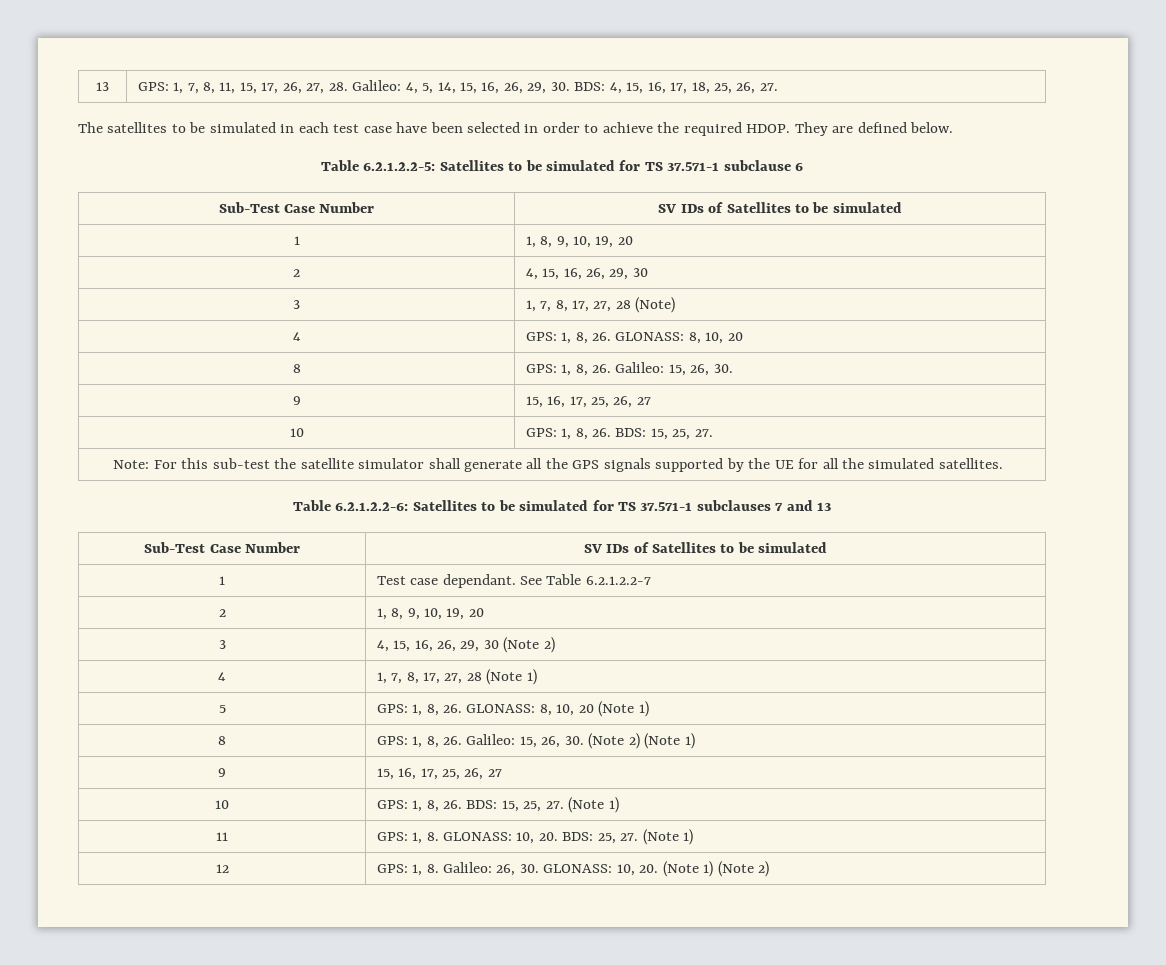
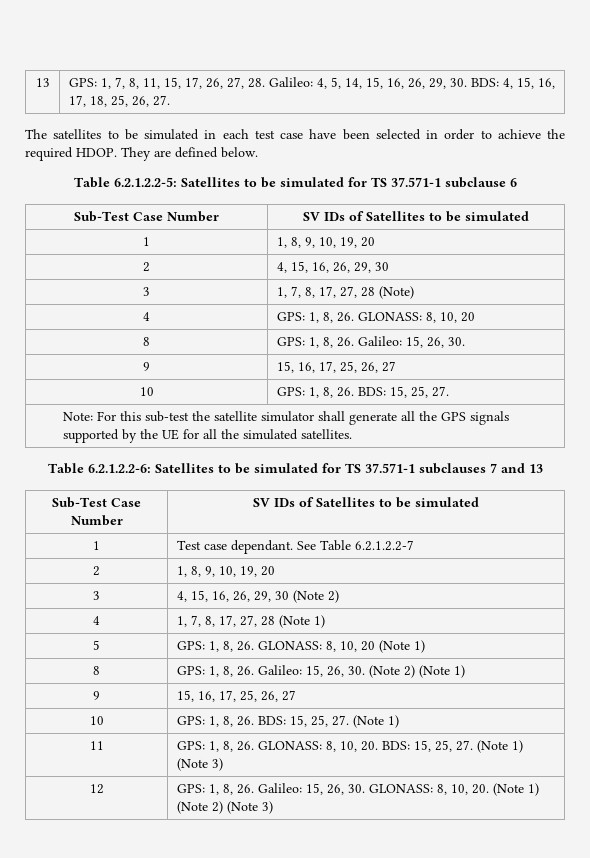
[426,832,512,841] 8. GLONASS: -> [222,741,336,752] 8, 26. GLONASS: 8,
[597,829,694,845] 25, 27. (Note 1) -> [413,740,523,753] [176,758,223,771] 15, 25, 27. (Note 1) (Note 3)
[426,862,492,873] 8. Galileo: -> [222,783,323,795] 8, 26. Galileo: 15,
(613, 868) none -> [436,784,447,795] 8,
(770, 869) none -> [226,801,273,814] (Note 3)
━━━
_Instruction_
Could you copy out every record exactly, minus the pictures?

_Answer to this task_
[426,832,512,841] 8. GLONASS: -> [222,741,336,752] 8, 26. GLONASS: 8,
[597,829,694,845] 25, 27. (Note 1) -> [413,740,523,753] [176,758,223,771] 15, 25, 27. (Note 1) (Note 3)
[426,862,492,873] 8. Galileo: -> [222,783,323,795] 8, 26. Galileo: 15,
(613, 868) none -> [436,784,447,795] 8,
(770, 869) none -> [226,801,273,814] (Note 3)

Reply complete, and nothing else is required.